There is a practical limit here. Packing turns too tightly increases parasitic capacitance between adjacent windings, which doesn’t reduce inductance directly but does limit the frequency range where the inductor behaves properly. At some point, the capacitance between closely spaced turns creates a self-resonant frequency above which the component stops acting like an inductor altogether.
Air Gaps in the Core
Introducing an air gap into a magnetic core has a strong demagnetizing effect. It “shears over” the core’s magnetic response curve and dramatically reduces the effective permeability of high-permeability materials. Designers sometimes add air gaps intentionally to prevent saturation or to make the inductance more stable across varying current levels, but the tradeoff is always a reduction in peak inductance. If your goal is maximum inductance, you want a continuous, gapless core.
Wire Thickness and Quality Factor
Wire gauge doesn’t directly change the inductance value, but it affects how well the inductor performs. Every real wire has electrical resistance, and that resistance wastes energy as heat instead of storing it in the magnetic field. The ratio of stored energy to lost energy is called the quality factor, or Q. It’s defined as Q = ωL/R, where ω is the operating frequency, L is inductance, and R is the effective resistance.

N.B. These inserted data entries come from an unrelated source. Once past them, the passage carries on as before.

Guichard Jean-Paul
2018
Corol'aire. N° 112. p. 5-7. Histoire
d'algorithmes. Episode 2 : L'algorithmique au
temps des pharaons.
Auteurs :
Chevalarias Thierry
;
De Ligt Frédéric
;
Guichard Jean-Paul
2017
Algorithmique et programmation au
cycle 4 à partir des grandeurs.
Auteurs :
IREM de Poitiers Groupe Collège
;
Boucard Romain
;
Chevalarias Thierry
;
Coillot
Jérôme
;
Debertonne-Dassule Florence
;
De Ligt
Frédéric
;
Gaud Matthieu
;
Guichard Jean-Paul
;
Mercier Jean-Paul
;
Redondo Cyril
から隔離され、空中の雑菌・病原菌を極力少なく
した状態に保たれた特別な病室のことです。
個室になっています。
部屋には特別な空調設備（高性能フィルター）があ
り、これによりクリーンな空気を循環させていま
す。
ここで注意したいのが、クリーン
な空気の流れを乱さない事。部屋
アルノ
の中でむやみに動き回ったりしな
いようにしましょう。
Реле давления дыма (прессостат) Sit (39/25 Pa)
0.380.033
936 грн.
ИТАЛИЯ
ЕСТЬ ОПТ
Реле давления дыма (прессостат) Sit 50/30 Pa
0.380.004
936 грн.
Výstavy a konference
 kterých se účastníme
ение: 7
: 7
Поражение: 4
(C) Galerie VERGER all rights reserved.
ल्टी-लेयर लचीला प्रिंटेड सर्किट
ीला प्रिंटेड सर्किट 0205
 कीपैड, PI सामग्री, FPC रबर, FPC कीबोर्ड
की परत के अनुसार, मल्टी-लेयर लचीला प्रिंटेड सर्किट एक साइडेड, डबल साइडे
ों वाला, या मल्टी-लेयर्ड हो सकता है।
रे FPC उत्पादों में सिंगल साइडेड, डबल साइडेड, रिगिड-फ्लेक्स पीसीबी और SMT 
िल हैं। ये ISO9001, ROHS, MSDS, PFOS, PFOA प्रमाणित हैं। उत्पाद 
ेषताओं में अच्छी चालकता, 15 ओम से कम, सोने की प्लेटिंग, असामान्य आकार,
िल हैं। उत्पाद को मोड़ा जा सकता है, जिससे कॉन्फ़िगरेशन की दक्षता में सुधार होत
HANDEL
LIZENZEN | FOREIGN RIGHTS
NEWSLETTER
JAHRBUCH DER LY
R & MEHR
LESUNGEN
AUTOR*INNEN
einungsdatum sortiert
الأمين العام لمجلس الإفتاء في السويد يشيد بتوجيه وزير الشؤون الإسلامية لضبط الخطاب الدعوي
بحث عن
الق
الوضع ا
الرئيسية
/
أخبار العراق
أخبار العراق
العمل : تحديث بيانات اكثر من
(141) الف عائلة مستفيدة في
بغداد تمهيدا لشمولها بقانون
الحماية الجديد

Thicker wire has lower resistance, which raises Q and makes the inductor more efficient. But at higher frequencies, current crowds toward the outer surface of the wire (a phenomenon called the skin effect), and the effective resistance climbs regardless of wire thickness. This means that optimizing wire size depends on the frequency you’re operating at. At low frequencies, maximizing Q is essentially the same as maximizing inductance with the lowest-resistance wire you can fit. At higher frequencies, the relationship becomes more complex, and simply using thicker wire stops helping.
Temperature Effects
Temperature changes affect the permeability of magnetic core materials, which in turn shifts the inductance. Ferrite cores are particularly sensitive. Industrial inductors using ferrite pot cores are rated to operate across temperature ranges as wide as -55°C to +100°C, but maintaining stable inductance across that range requires careful mechanical design. Thermal expansion mismatches between the core and any surrounding potting material can physically stress the ferrite, causing significant inductance changes.
One solution used in precision applications is coating the ferrite with a thin layer of silicone rubber to absorb mechanical stress, then matching the thermal expansion rate of the encapsulant to the ferrite (around 10 micrometers per meter per degree Celsius). Without that stress relief, encapsulating a ferrite core can have what engineers describe as a “catastrophic effect” on inductance.
Putting It All Together
If you want the strongest possible coil inductor, the formula L = μN²A/l gives you a clear roadmap: use the highest-permeability core material that won’t saturate at your operating current, wind as many turns as possible, make the coil diameter as large as practical, and keep the winding length short. In practice, every one of these choices involves tradeoffs. More turns mean more wire resistance. Higher-permeability cores saturate at lower flux densities. Wider coils take up more space. Shorter coils increase parasitic capacitance. The art of inductor design is balancing these competing factors for a specific application, but understanding which variables matter most, especially the squared relationship with turn count and the massive range of core permeabilities, gives you the leverage to make the biggest improvements first.